4- Hadi bütün bunları yaptınız, geri dönüşü yok diyelim; peki köyden mahalleye dönüştürdüğünüz yerleşim yerleri belediye hizmetlerinden yeterince niye faydalanamıyor?
5- Mahalleye dönüştürdüğünüz köylerden Muhtarlık olanlar seçtikleri Muhtar, belediyelik olanlar yine Belediyeleri aracılığı ile daha iyi hizmet alabiliyor, onlara daha kolay ulaşıyor, hiç değilse köy olduklarını bilip ona göre hareket ediyorlardı. Şimdi ise Devekuşunun ne kuşa ne deveye benzediği gibi ne köy olduklarının farkındalar ne de şehir olduklarının. Çünkü belediyeler merkezi mahallelere verdikleri hizmeti köyden dönüşen mahallelere vermiyor/veremiyorlar.
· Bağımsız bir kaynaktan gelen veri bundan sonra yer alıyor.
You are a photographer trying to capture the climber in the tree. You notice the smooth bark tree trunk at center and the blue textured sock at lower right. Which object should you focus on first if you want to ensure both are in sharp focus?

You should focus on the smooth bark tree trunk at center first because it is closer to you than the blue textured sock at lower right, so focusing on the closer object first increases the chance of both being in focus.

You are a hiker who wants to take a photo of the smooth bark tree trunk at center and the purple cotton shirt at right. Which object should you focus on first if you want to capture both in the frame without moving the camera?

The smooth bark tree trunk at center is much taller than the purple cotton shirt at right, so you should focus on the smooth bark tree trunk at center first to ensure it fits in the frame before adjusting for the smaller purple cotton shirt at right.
6- Yalnızca belediyeler değil, elektrik şirketi, doğalgaz şirketi, hatta kargo şirketleri bile merkezlere sundukları hizmeti köyden dönüştürülen mahallelere sunmuyorlar. Elektrik hatlarını yenileyen şirket yetkililerine, “İlçe merkezinde her direğe aydınlatma lambası bağlıyorsunuz da burada niye direk atlıyorsunuz” diye sorunca açıkça söyledi: “TEK, buraları köy olarak kabul ediyor!” Bazı kargo şirketleri de mesela haftada bir gün dağıtım yapıyor. Bozulacak bir siparişiniz olsa yandınız!
7- İstisnalar elbette olabilir de 6330 Sayılı Kanun gereği mahalleye dönüştürülen köylerin hali gaddar ve kindar üvey annelerin insafına bırakılan çocukların durumundan farksız. Gösteriş kokan bazı yatırımlar planlayınca her şey bitti sanılıyor. Keçiören’in yeni Belediye Başkanı’nın iyi niyetli biri olduğu anlaşılıyor ama mesela bir “Seyir Terası” yaparak “Bağlum’un cazibesini arttıracağını” söylüyor. Oysa Bağlum’un merkezi dahil özellikle Bağlar mevkiinde imara göre açılıp düzenlenmemiş pek çok yol, sokak var. Dışarıdan gelenler Seyir Terası’na çıkıp etrafı seyrederek hoşça vakit geçirirlerken Bağlum sakinleri yine tozlu çamurlu sokaklarda yaşamaya devam mı edecekler? Önce yollar yapılsın, çöp konteynerleri konulup mezbeleliğin önüne geçilsin, sonra ihtiyaç duyulur ve imkân bulunursa Seyir Terası yine yapılsın. Haklı değil miyim? Kaldı ki Bağlum Keçiören Belediye binasına 10, Büyükşehir Belediye binasına 20 kilometre mesafede bulunuyor.
Son soru, son sitem: Şehirlere bağlanan köylere madem üvey evlat muamelesi yapılacaktı bıraksanız da köy olarak kalsaydık! Ne dersiniz?